#### [Task directions]
Find every line in the records below that contains the string "item", and copy each such line in full; matches must agree in case.

#### [Supplied records]

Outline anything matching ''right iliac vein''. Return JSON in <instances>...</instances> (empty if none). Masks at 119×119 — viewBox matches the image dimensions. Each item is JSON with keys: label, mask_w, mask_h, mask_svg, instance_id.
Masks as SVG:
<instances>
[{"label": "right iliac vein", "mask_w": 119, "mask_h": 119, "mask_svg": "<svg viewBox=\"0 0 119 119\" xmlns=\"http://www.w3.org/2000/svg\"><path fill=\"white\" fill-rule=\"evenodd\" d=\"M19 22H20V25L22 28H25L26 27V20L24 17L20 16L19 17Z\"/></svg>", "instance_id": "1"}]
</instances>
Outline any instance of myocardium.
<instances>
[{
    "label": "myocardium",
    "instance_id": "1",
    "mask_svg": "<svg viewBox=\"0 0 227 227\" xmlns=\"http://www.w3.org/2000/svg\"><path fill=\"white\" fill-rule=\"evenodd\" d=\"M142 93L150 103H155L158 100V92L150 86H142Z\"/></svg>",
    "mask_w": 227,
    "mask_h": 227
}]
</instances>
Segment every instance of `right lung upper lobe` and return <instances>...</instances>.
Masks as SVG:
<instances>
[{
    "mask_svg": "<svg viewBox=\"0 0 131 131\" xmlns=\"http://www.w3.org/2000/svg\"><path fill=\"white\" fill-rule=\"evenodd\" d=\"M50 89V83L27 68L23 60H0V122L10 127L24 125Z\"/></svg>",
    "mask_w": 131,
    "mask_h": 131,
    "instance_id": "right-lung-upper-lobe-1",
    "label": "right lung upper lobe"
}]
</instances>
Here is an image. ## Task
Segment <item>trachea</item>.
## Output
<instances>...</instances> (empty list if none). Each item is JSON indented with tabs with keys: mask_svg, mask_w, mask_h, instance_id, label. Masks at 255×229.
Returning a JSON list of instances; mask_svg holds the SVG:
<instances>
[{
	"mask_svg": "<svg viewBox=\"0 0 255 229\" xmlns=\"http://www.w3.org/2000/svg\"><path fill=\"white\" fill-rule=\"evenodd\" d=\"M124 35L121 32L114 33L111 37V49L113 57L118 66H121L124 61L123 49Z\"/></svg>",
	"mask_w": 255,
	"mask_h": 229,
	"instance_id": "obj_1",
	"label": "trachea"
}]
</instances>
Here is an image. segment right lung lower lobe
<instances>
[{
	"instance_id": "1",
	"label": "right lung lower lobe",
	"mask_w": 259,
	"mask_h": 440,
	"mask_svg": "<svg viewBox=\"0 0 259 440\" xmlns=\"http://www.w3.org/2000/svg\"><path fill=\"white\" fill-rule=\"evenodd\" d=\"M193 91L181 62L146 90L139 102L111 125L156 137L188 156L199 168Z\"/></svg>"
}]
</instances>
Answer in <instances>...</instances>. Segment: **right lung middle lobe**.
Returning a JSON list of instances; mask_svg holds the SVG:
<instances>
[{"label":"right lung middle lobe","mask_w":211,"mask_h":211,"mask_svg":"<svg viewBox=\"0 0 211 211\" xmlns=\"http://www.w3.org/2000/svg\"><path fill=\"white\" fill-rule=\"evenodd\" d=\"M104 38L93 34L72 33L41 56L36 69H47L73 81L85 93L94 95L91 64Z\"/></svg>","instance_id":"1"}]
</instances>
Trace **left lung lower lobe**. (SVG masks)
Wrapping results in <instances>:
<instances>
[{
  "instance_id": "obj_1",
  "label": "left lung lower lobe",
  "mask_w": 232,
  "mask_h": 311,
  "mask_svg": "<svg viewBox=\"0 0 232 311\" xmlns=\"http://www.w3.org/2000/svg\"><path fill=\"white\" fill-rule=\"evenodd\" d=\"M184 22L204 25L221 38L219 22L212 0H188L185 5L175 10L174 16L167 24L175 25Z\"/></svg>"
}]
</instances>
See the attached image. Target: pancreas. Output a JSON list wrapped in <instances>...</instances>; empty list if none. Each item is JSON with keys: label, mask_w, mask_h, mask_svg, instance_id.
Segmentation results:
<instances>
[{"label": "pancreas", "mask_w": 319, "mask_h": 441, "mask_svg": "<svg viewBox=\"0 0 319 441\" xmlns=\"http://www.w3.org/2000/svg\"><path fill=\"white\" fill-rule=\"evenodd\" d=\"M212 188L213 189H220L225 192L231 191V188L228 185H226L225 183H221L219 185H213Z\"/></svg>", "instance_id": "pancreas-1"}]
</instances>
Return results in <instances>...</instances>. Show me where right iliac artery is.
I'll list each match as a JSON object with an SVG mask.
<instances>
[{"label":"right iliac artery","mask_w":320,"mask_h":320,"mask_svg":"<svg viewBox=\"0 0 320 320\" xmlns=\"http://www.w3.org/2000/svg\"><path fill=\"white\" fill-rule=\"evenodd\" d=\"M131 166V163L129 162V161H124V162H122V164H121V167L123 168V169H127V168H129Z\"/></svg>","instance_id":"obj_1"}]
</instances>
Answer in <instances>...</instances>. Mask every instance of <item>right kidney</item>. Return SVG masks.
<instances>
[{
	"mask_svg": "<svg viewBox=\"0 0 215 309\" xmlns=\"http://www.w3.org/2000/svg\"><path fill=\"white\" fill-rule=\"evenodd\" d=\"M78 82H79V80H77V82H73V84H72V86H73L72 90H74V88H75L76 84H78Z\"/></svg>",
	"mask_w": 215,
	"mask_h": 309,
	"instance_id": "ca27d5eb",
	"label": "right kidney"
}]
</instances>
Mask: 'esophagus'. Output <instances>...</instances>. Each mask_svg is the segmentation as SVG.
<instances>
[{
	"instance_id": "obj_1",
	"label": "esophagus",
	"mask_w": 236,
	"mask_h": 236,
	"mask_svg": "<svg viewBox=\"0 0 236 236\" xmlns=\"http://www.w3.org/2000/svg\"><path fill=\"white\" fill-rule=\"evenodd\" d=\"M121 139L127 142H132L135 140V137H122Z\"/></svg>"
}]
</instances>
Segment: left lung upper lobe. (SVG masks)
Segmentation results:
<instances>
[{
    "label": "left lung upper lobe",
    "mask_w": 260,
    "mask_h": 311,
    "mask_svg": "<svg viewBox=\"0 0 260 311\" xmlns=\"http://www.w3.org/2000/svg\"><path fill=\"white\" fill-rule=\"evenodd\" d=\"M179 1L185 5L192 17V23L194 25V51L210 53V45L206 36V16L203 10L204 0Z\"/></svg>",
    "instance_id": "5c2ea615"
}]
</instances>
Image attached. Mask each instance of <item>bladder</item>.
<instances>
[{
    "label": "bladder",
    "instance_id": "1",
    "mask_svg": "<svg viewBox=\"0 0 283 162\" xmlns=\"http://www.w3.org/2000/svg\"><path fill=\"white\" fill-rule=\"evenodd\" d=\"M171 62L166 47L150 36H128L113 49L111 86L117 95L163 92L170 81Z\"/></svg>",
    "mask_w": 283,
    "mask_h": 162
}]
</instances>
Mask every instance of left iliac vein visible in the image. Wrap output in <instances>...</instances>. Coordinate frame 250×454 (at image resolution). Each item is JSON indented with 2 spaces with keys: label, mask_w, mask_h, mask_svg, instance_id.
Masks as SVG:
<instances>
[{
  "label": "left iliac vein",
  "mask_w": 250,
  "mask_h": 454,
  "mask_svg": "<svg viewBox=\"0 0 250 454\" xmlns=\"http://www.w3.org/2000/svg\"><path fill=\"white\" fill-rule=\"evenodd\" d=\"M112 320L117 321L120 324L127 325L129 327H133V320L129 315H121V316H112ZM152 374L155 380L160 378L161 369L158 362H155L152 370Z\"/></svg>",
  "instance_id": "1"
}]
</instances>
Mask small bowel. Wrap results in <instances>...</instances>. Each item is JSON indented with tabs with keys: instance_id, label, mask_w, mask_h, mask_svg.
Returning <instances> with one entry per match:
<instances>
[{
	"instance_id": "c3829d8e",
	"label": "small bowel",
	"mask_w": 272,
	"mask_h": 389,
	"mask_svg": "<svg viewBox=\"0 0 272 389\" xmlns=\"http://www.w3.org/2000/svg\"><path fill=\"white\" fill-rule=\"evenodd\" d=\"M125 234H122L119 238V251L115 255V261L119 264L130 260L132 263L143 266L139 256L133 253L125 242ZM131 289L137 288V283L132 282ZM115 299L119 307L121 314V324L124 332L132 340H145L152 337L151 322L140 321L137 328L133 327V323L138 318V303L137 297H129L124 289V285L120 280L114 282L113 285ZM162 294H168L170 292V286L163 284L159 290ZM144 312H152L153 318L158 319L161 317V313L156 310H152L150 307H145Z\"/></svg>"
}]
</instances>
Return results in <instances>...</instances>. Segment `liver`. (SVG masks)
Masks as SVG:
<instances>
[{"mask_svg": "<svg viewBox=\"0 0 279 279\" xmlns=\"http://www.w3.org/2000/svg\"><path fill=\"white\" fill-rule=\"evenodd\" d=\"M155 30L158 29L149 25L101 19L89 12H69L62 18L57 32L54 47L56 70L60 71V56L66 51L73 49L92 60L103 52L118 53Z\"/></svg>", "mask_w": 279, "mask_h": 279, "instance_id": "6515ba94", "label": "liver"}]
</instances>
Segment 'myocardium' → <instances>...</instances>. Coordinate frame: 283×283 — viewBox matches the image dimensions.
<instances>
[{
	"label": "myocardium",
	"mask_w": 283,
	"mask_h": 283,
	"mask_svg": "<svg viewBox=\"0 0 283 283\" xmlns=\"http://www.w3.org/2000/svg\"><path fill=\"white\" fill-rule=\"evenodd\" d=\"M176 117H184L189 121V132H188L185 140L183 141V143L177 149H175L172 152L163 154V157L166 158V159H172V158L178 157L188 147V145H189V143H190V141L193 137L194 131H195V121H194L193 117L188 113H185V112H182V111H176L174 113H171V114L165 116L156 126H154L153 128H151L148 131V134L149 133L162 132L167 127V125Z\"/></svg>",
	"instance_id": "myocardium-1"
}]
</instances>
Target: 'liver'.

#### [Result]
Outline anything matching ''right iliac vein''. Return JSON in <instances>...</instances> (empty if none). Masks at 119×119 — viewBox matches the image dimensions. Each item is JSON with keys: label, mask_w, mask_h, mask_svg, instance_id.
Segment <item>trachea</item>.
<instances>...</instances> (empty list if none). Each item is JSON indented with tabs with keys: mask_svg, mask_w, mask_h, instance_id, label. Masks at 255×229.
See the attached image. Target: pancreas. Output a JSON list wrapped in <instances>...</instances>; empty list if none. Each item is JSON with keys: label, mask_w, mask_h, mask_svg, instance_id.
Answer in <instances>...</instances>. Mask every instance of <item>right kidney</item>. Return SVG masks.
Image attached. Mask each instance of <item>bladder</item>.
Mask every instance of left iliac vein visible in the image. Wrap output in <instances>...</instances>. Coordinate frame 250×454 (at image resolution). Each item is JSON indented with 2 spaces with keys: label, mask_w, mask_h, mask_svg, instance_id.
Mask small bowel. Wrap results in <instances>...</instances>. Each item is JSON indented with tabs with keys: instance_id, label, mask_w, mask_h, mask_svg.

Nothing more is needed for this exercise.